* **Try it**: Make an exact copy of all the entries, but do not reproduce the pictures.

Entries taken from a collection
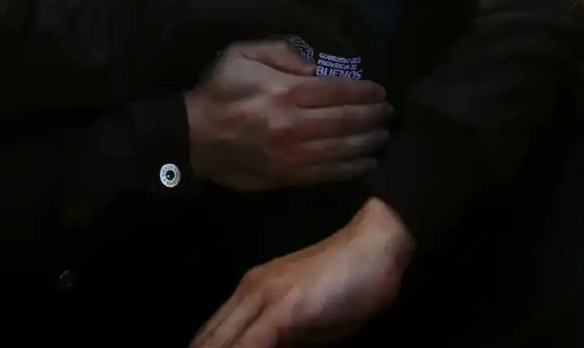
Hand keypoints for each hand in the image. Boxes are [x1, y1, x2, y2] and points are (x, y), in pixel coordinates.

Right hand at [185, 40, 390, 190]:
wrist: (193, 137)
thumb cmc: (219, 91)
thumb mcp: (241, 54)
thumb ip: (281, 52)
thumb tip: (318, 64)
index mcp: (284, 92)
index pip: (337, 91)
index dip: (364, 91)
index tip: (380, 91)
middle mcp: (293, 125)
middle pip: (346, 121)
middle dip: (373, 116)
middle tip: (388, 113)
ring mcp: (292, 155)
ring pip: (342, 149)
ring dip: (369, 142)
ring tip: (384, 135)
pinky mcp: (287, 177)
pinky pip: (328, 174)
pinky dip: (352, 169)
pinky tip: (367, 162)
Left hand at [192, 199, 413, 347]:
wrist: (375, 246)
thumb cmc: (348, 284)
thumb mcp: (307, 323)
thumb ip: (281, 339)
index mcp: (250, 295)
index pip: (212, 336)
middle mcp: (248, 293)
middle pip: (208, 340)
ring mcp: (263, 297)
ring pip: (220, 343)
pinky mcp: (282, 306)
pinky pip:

* **Task solution**:
Hand keypoints for each hand in the image. Boxes are [x1, y1, x2, y2] and points are (x, y), in pixel coordinates.

Right hand at [185, 40, 390, 190]:
wrist: (193, 137)
thumb cmc: (219, 91)
thumb mcp: (241, 54)
thumb ip: (281, 52)
thumb tip: (318, 64)
index mcp: (284, 92)
index pip: (337, 91)
index dip: (364, 91)
index tip: (380, 91)
middle mcp: (293, 125)
middle pip: (346, 121)
middle dip: (373, 116)
middle tip: (388, 113)
ring mcp: (292, 155)
ring pip: (342, 149)
ring dip: (369, 142)
ring tip: (384, 135)
pinky mcp: (287, 177)
pinky pip: (328, 174)
pinky dip: (352, 169)
pinky tip: (367, 162)
Left hand at [192, 199, 413, 347]:
wrist: (375, 246)
thumb cmc: (348, 284)
thumb mcp: (307, 323)
thumb ip: (281, 339)
index mcp: (250, 295)
index pip: (212, 336)
middle mcp: (248, 293)
middle pip: (208, 340)
ring mcp: (263, 297)
ring pip: (220, 343)
pinky mcp: (282, 306)
pinky pip:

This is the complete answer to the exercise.